## start Data lines

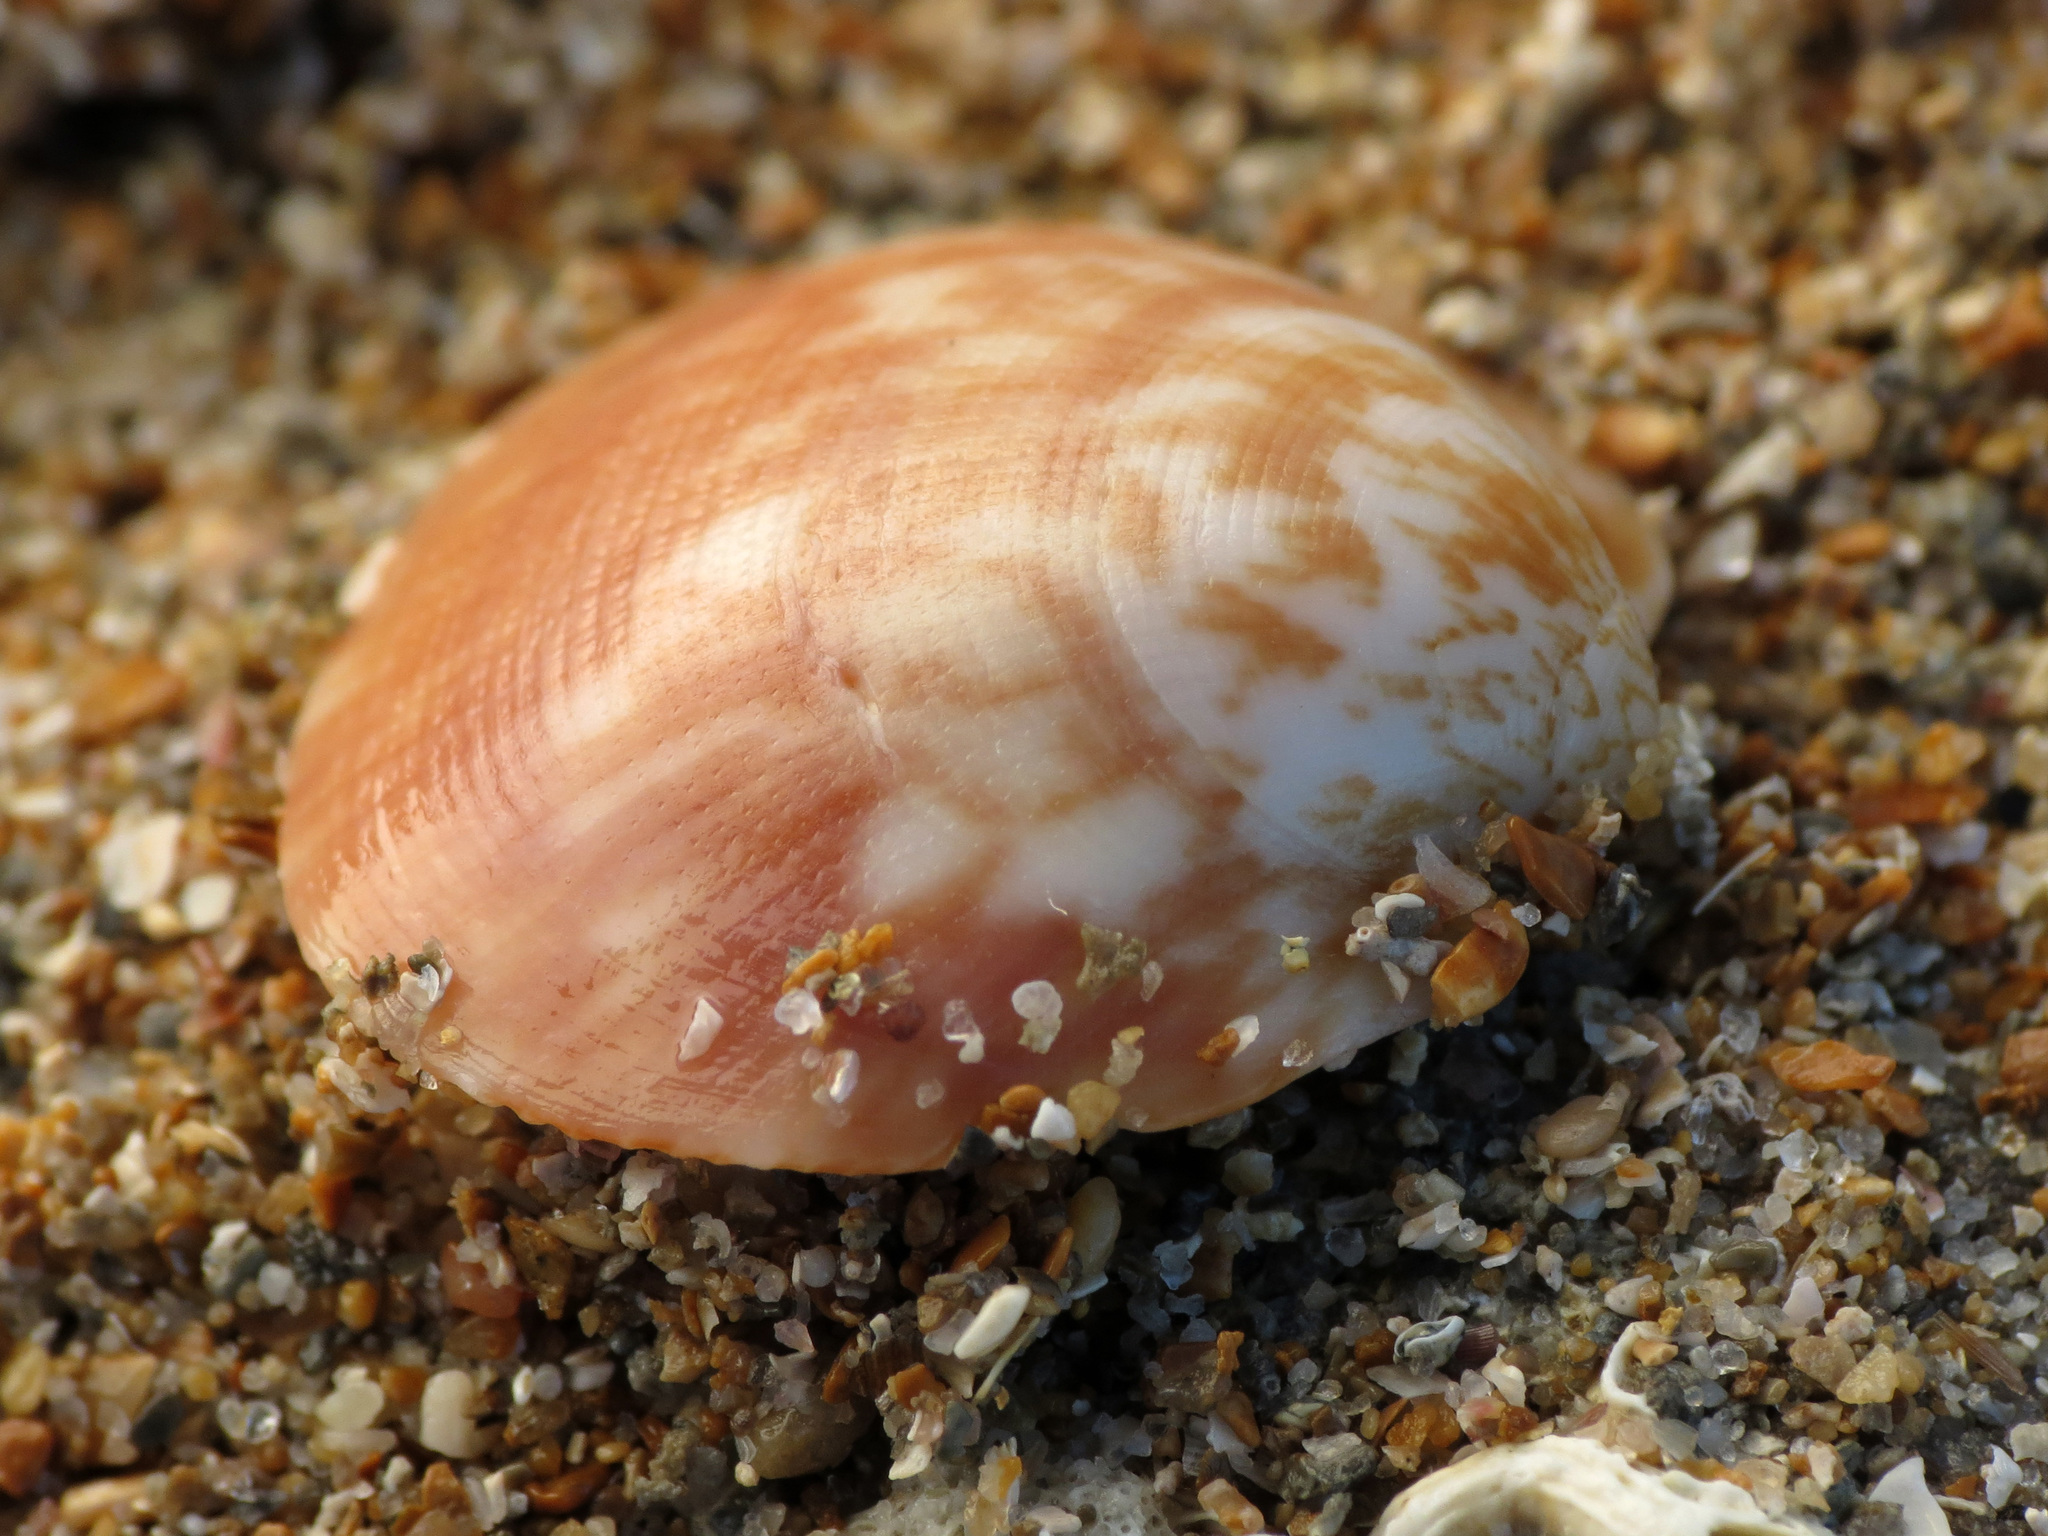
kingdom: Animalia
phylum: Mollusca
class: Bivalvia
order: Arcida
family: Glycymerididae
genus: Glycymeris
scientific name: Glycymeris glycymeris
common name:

## end Data lines

Could you repeat the lines of every row above word for word, leaving out the pictures?

* Response to this task
kingdom: Animalia
phylum: Mollusca
class: Bivalvia
order: Arcida
family: Glycymerididae
genus: Glycymeris
scientific name: Glycymeris glycymeris
common name:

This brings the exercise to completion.